*Work item A*
In the essay on insanity, what does the writer call a "practice field"?
*Work item B*
Continue the essay on insanity, picking up after its final sentence.

*Page extract*
Of Insanity and Other Matters
By Lyn Messersmith
One definition of insanity is repeating the same behavior over and over and expecting different results. I’m an expert at this. No matter how many times I try to fit that square peg in the round hole it never works. Eventually, I sit back for another look, and go, “DUH!” Or else ask for help and someone else gets a laugh at my expense. You have to give me credit for persistence, though. I never quit until the air is blue with curses.
The computer is my practice field; I follow the same routine repeatedly, and get the same screen every time. Never the screen I wanted, of course, but surely the machine misunderstood and the next try will get me where I wanted to be. Whether or not I qualify for insanity isn’t the point, it’s my expectations that are the root of frustration.

*Listed entries*
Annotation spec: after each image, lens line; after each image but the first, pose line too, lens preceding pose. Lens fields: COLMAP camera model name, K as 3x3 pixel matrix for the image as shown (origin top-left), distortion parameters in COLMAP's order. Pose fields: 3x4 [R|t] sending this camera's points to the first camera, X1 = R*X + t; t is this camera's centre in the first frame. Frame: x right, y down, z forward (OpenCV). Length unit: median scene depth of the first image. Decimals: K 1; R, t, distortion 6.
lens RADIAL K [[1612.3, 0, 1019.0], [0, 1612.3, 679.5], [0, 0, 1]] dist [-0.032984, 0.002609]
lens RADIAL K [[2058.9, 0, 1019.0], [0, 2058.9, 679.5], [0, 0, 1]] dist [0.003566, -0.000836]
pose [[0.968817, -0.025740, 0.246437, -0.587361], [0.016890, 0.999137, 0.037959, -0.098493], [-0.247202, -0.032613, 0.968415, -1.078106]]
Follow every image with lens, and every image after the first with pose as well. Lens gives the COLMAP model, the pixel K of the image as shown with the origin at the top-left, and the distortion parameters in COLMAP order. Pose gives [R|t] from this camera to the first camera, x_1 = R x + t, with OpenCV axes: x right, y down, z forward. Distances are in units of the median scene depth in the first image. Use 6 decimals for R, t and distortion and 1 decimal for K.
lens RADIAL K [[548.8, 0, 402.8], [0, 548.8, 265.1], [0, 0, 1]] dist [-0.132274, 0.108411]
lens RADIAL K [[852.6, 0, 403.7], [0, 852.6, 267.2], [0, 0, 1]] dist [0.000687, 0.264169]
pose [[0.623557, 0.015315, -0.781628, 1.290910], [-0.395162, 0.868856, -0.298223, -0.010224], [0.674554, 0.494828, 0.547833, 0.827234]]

*Written response A*
The computer.

*Written response B*
Expectations and rationality are unrelated, for the most part. One of my friends seldom has a happy birthday, Mother’s Day, or anniversary. She anticipates getting flowers or jewelry from her husband to mark these occasions; never mind that his notion of gift giving doesn’t match hers. She drops hints, reminds him of the upcoming event, and shows him pictures of what she has set her heart on. He figures she’ll buy those things herself and hates shopping. This Mother’s Day he built her a nice patio, but she pouted all day for the lack of flowers. They’ve been married thirty-odd years, but each has refused to modify his/her expectations. At least one of these people is not being rational about this issue, and the unhappiness continues.
The couple in the prior example may just be in a power struggle. Maybe he is determined not to be manipulated and she is just as determined to make her pretty little dream come true. Abe Lincoln is credited with having said that most people are as happy as they make up their minds to be, and apparently, some of us are determined to be displeased.
Sometimes we simply haven’t made our expectations clear. I tend to assume that my husband will go through his pile of mail and promptly dispose of the unsolicited clutter. He tends to assume that I will leave the mess on the kitchen table and figure out a way to fit food and plates around it. Both scenarios happen just often enough so that neither of us ever modifies our expectations, but most days we can put aside the frustration and move on in good humor.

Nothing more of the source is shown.